Mi amiga Isabel Barragán se ve preciosa en su pinta de trotamundos: pantalonetica verde aceituna, camiseta negra con la lengua de los Rolling Stones en pecho y espalda, y tenis en modo rosa.
“¿Trotamos?”, me invita con mucha seriedad. “No, gracias, prefiero vivir”, contesto. “Te espero aquí”, y me siento en una banca de un parque casi clandestino en la avenida de El Poblado, por Sao Paulo, a unas cuadras de la entrada a Envigado. Ella calienta y se va, bronceada, elástica, simétrica, fragante. “Lástima que seas ajena”, le grito cuando ya no me oye.
En el parquecito no hay nadie. Aprovecho para fisgonear en su bolso, lleno de chucherías… y de libros. Por poco hago ¡plop!, como Condorito. Hay tres thrillers de Graham Greene, uno de mis profetas literarios. Me pongo a ojearlos, no sin reverencia. Primero abro El americano impasible (The quiet american), de 1955, la conmovedora historia de amor y deseo entre un veterano periodista británico (Fowler) y una dulce muchacha vietnamita (Fuong) a finales de la dominación francesa en Saigón. Es una obra sobre la inocencia y la culpa, escrita con aparente sencillez, la más compleja de las sencilleces.
Isabel se demora: iba a hacer ida y vuelta al parque de El Poblado, The Loser’s Park. Agarro otra novela de Greene, El cónsul honorario (The honorary consul), 1973. Es una sátira brutal sobre las guerrillas latinoamericanas y su adicción por la extorsión y el secuestro. Leo varios párrafos, me acuerdo del doctor Eduardo Plarr, hijo de padre británico y madre paraguaya, y de Charley Fortnum, el infortunado cónsul honorario del Reino Unido en una ciudad del Chaco argentino, y de la concupiscente Clara, ex putain, tentadora y sumisa y carnal.
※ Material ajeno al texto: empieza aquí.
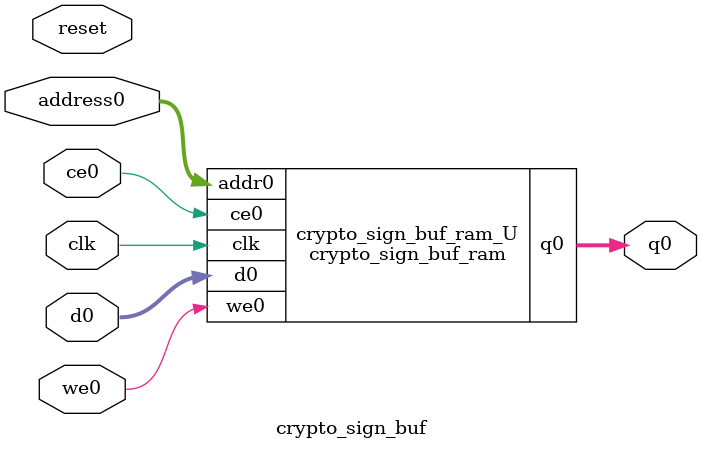
<source format=v>
`timescale 1 ns / 1 ps
module crypto_sign_buf_ram (addr0, ce0, d0, we0, q0,  clk);

parameter DWIDTH = 8;
parameter AWIDTH = 8;
parameter MEM_SIZE = 136;

input[AWIDTH-1:0] addr0;
input ce0;
input[DWIDTH-1:0] d0;
input we0;
output reg[DWIDTH-1:0] q0;
input clk;

(* ram_style = "block" *)reg [DWIDTH-1:0] ram[0:MEM_SIZE-1];




always @(posedge clk)  
begin 
    if (ce0) begin
        if (we0) 
            ram[addr0] <= d0; 
        q0 <= ram[addr0];
    end
end


endmodule

`timescale 1 ns / 1 ps
module crypto_sign_buf(
    reset,
    clk,
    address0,
    ce0,
    we0,
    d0,
    q0);

parameter DataWidth = 32'd8;
parameter AddressRange = 32'd136;
parameter AddressWidth = 32'd8;
input reset;
input clk;
input[AddressWidth - 1:0] address0;
input ce0;
input we0;
input[DataWidth - 1:0] d0;
output[DataWidth - 1:0] q0;



crypto_sign_buf_ram crypto_sign_buf_ram_U(
    .clk( clk ),
    .addr0( address0 ),
    .ce0( ce0 ),
    .we0( we0 ),
    .d0( d0 ),
    .q0( q0 ));

endmodule


</source>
Al rato llega Isabel, bañadita en sudor, ricura, tarrado de miel. La oigo jadear, no mucho, es toda una atleta. Se estira como un caucho mientras yo hojeo Nuestro hombre en La Habana (Our man in Havanna), de 1958, el más hilarante y sarcástico de los entretenimientos de Graham Greene: Mr. Wormold, inglés casi cincuentón, vendedor de aspiradoras en Cuba, es reclutado como espía por el servicio secreto británico, y en su nueva vida miente, estafa y defrauda al MI6, supuestamente la casa de espionaje más conspicua del mundo entero. “Es para morirse de la erre”, digo.
“¿Te gusta Graham Greene?”, se intriga Isabel. “Es un sensei”, digo. “Yo creía que vos te pasabas leyendo a Henry Miller y Anaïs Nin”, dice. “Por favor”, me quejo. “Y a Bukowski”, agrega con ironía. Le paso una botellita de Gatorade a ver si se calma. “Tú nunca me dejas hablar de los libros que a mí me gustan”, vuelvo a quejarme. “Ay, no, la víctima, el huerfanito”, se me burla en la cara. “Yo amo leer y releer a Graham Greene”, declaro con énfasis. “Vale la pena”, acepta ella. “Sus tramas son ingeniosas, verosímiles y fascinantes. Los personajes parecen de carne y hueso. El estilo es fino y espontáneo. El tono parece un péndulo: de lo jocoso a lo trascendental, como en sus novelas católicas, de las que charlaremos otro día. ¿Vamos a desayunar a El Tejadito?” “Yo invito”, digo, Graham Greene bien vale un par de palitos de queso, full gluten, full suicidio.
Rabito: “No encuentro en la historia nacional el ejemplo de un gobierno que no se haya constituido como una oligarquía, más o menos disimulada, y que no haya derivado hacia esa forma de mando, olvidando sus obligaciones con los electores”. Alfonso López Pumarejo, 6 de noviembre de 1933.